Iterate through the $n$ substrings from smallest to largest. If the substring is a palindrome (found using our first DP array) then we know 0 cuts are needed. So we’ll set the corresponding column index to 0. If we are at index x and the substring from index 0 to x is not a palindrome then we iterate through the indexes from 0 to x checking to see if the substring from our new index to x is a palindrome. If so we know 0 cuts are needed to convert the subsequent string to a palindrome and we’ll know the minimum cuts needed to make the previous substring a palindrome (since it was stored in our DP array in a previous iteration of this method).

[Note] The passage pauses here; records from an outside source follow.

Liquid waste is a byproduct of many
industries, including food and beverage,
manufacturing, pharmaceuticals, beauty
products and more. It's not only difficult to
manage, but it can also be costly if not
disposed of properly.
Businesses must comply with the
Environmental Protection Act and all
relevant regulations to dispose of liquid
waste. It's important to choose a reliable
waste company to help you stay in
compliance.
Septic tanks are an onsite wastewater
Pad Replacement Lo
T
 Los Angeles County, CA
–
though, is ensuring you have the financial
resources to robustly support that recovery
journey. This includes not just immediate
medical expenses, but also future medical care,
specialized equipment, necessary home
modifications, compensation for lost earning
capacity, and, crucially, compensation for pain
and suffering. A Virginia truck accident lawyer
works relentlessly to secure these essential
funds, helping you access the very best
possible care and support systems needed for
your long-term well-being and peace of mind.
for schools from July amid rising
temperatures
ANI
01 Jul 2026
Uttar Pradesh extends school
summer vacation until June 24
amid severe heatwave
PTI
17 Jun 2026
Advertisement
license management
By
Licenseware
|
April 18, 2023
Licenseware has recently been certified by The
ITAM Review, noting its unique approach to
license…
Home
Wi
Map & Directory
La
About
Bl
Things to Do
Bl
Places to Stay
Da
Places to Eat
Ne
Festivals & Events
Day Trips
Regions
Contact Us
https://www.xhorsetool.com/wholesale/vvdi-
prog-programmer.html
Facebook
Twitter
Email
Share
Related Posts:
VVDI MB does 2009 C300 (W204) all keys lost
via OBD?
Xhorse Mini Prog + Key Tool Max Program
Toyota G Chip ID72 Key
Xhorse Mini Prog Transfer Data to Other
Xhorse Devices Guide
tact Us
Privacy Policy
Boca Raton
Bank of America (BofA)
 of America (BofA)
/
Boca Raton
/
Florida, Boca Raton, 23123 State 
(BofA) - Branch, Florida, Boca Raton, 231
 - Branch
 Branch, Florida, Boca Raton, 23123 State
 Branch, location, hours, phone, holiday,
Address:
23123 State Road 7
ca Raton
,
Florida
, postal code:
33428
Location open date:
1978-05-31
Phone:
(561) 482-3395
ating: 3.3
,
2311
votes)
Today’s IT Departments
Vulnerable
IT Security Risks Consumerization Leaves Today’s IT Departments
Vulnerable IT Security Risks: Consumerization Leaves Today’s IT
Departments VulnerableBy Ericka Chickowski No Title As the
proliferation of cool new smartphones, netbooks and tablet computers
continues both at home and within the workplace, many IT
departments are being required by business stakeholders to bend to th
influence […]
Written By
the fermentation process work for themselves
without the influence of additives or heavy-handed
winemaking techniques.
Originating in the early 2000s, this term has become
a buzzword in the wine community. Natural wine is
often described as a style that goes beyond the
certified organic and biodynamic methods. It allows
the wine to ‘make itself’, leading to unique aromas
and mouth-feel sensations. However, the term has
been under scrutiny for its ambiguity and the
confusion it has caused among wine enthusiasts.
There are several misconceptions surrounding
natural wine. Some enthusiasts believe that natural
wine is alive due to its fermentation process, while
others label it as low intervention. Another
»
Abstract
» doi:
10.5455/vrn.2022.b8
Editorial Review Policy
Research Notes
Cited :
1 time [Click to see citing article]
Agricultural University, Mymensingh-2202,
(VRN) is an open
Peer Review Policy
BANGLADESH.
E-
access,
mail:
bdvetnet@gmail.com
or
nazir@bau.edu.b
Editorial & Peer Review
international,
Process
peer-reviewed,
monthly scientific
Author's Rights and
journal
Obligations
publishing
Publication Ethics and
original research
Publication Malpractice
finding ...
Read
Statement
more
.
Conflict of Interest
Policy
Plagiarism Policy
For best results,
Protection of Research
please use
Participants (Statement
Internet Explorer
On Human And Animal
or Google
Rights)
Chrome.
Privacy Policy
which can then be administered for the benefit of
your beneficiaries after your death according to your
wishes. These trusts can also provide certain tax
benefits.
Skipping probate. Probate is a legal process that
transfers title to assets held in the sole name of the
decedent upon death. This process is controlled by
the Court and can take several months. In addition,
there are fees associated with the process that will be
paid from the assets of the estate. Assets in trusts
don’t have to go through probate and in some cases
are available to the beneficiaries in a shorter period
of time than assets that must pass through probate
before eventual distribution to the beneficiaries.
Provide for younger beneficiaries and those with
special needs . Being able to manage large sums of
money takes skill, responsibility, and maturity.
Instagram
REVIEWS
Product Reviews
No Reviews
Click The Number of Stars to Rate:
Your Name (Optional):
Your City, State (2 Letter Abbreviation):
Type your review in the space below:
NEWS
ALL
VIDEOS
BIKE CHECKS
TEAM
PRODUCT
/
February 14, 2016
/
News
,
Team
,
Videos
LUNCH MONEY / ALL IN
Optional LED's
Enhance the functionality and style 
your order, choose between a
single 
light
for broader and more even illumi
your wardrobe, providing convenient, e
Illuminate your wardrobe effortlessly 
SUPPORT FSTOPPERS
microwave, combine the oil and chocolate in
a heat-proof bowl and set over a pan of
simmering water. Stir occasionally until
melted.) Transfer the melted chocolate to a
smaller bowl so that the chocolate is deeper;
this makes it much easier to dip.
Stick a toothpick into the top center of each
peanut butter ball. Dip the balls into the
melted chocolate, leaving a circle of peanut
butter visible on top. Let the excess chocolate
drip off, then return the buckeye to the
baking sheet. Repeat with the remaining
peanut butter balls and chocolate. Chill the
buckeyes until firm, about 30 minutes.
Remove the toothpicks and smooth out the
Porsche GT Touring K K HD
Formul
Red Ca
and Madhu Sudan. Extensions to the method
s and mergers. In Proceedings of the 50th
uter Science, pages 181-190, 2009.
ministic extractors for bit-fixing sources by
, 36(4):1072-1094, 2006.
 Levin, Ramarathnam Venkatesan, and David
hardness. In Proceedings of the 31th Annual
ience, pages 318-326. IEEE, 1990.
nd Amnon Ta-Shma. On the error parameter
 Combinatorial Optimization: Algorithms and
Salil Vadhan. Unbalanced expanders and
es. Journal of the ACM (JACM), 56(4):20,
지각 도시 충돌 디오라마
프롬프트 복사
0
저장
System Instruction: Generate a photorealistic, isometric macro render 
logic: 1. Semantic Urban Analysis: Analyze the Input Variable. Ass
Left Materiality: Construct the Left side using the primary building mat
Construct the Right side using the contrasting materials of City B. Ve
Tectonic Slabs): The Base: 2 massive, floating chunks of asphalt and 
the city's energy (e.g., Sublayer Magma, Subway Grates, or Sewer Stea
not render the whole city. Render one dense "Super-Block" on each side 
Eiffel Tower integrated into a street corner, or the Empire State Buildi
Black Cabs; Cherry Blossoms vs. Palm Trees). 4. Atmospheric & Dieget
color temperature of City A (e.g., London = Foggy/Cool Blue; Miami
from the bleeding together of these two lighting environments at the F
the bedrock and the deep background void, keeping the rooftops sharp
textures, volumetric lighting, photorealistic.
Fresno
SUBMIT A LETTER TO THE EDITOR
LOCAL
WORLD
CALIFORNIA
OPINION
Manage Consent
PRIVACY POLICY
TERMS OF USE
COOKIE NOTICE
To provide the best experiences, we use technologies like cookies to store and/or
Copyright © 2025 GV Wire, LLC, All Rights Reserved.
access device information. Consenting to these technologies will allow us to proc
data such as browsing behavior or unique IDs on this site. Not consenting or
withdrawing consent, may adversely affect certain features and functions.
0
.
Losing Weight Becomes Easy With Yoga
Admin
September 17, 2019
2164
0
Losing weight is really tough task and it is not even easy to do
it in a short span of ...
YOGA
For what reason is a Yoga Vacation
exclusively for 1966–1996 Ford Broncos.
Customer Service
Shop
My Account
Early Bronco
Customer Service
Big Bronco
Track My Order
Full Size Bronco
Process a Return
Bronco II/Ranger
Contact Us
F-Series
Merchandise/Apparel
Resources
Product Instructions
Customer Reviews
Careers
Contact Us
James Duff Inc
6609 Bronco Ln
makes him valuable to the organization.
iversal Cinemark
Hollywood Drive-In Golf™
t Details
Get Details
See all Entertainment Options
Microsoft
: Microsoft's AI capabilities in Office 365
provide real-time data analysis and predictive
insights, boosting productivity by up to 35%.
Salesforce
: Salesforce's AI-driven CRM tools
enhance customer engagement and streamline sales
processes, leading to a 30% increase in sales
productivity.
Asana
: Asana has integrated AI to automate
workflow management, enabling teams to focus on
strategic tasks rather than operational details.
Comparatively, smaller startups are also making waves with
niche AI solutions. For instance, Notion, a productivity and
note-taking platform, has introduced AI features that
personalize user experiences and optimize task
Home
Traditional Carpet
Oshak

This is best explained with an example. Let’s use the final substring abaa. Since this is not a palindrome we’ll iterate from 0 to x, checking to see if the subsequent substring is a palindrome. baa is not, so we go to the next index. aa is a palindrome. With this information we know that no more cuts are needed to make the subsequent substring (aa) a palindrome and we have stored the minimum cuts needed to make ab a palindrome from a previous iteration.
def minCut(self, s: str) -> int:
n = len(s)
dp_pali = [[False]*n for _ in range(n)]
for i in range(n):
dp_pali[i][i] = True
for j in range(i):
if s[j] == s[i] and (i-j<=2 or dp_pali[j+1][i-1]):
dp_pali[j][i] = True
dp_cuts = [float('inf')]*n
for i in range(n):
if dp_pali[0][i]:
dp_cuts[i] = 0
else:
for j in range(i):
if dp_pali[j+1][i]:
dp_cuts[i] = min(dp_cuts[i], 1 + dp_cuts[j])
return dp_cuts[-1]
Conclusion
This article delved into 2 DP approaches used to solve problems related to palindrome partitions.